At the 1973 Academy Awards, Fosse won the Academy Award for Best Director for Cabaret. That same year he won Tony Awards for directing and choreographing Pippin and Primetime Emmy Awards for producing, choreographing and directing Liza Minnelli's television special Liza with a Z. Fosse was the only person to win all three major industry awards in the same year.

Fosse was inducted into the National Museum of Dance in Saratoga Springs, New York, on April 27, 2007. The Los Angeles Dance Awards, founded in 1994, were called the "Fosse Awards", and are now called the American Choreography Awards. The Bob Fosse–Gwen Verdon Fellowship was established by their daughter, Nicole Fosse, in 2003 at the Alvin Ailey American Dance Theater.

Reinking and Verdon kept Fosse's unique choreography alive after his death. Reinking played the role of Roxie Hart in the New York revival of Chicago, which opened in 1996. She choreographed the dances in Fosse style for that revival.
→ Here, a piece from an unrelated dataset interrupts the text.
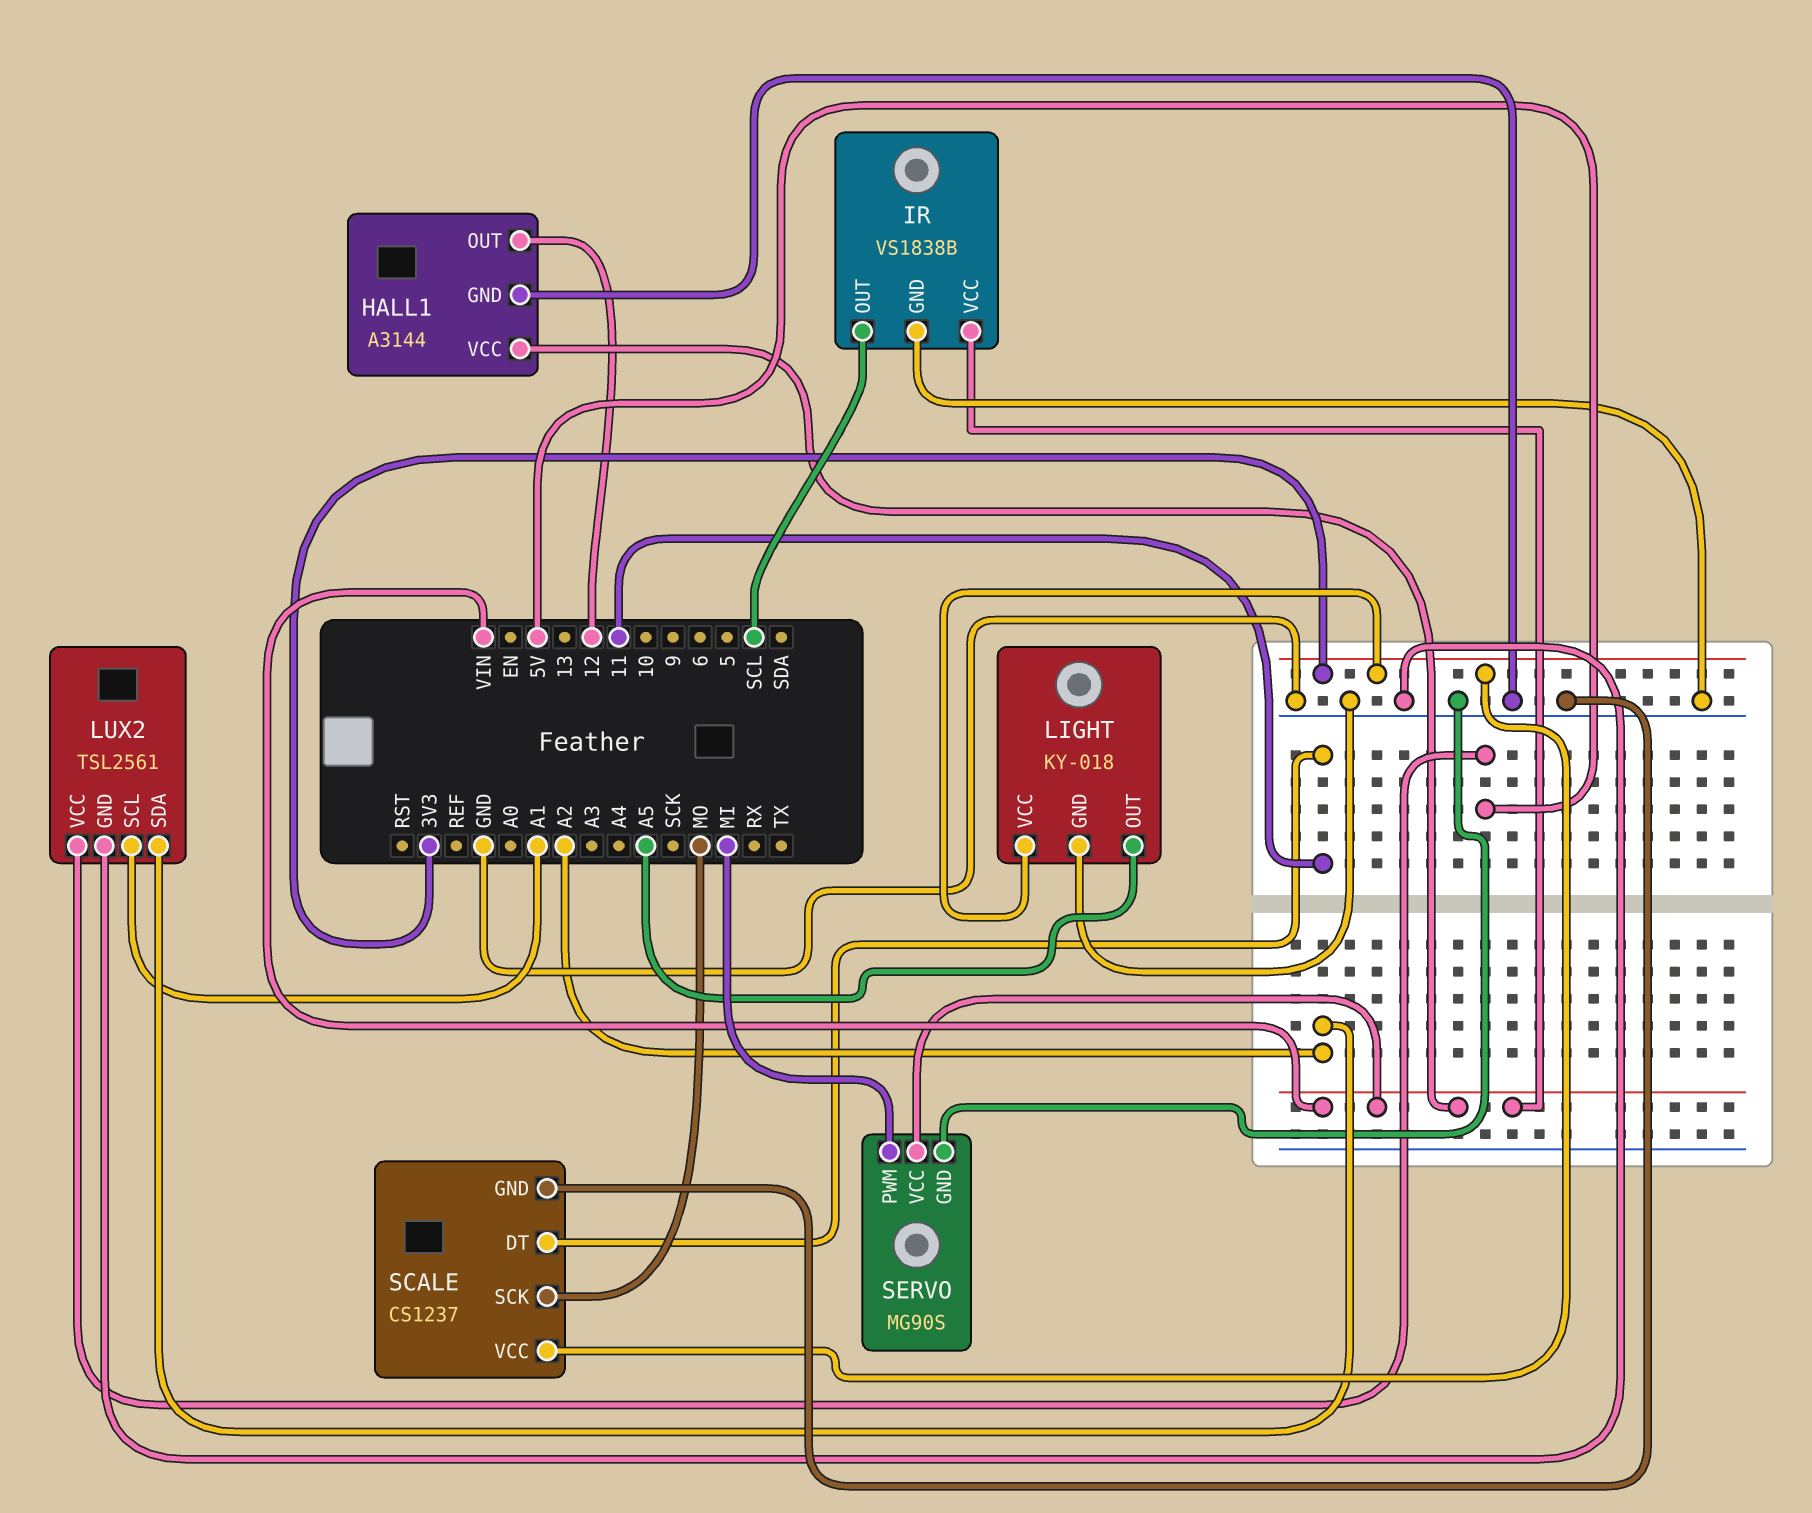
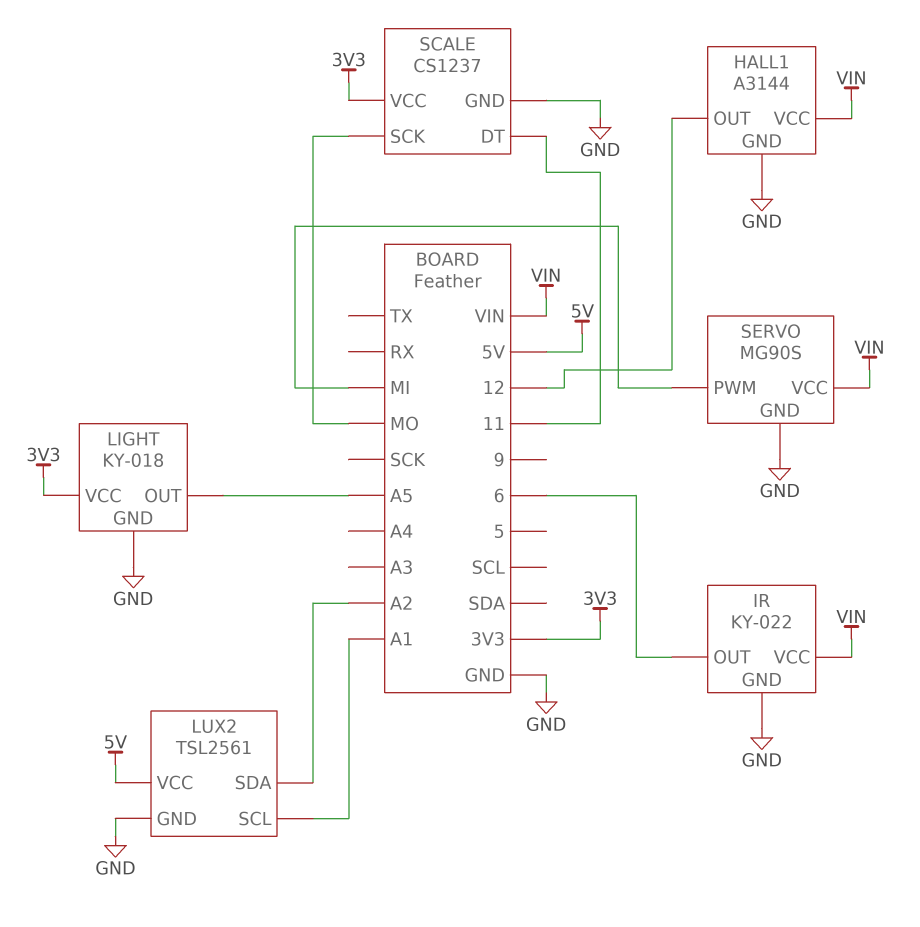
IR: VS1838B -> KY-022
IR pin OUT: SCL -> 6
In 1999, Verdon served as artistic consultant on a Broadway musical designed to showcase examples of classic Fosse choreography. Called simply Fosse, the three-act musical revue was conceived and choreographed by Chet Walker, directed and co-conceived by Richard Maltby Jr., and co-directed, co-choreographed by co-conceived by Ann Reinking. Verdon and Fosse's daughter, Nicole, received a special thanks credit. The show won a Tony for best musical.

Fosse/Verdon is an eight-part American miniseries starring Sam Rockwell as Fosse and Michelle Williams as Verdon. The series, which tells the story of the couple's troubled personal and professional relationship, is based on the biography Fosse by Sam Wasson. It premiered in eight parts on April 9, 2019, on FX. At the 71st Primetime Emmy Awards, Fosse/Verdon received seventeen nominations, including Outstanding Limited Series and acting nominations for Rockwell, Williams, and Qualley. Williams won the Emmy for Outstanding Actress in a Limited Series.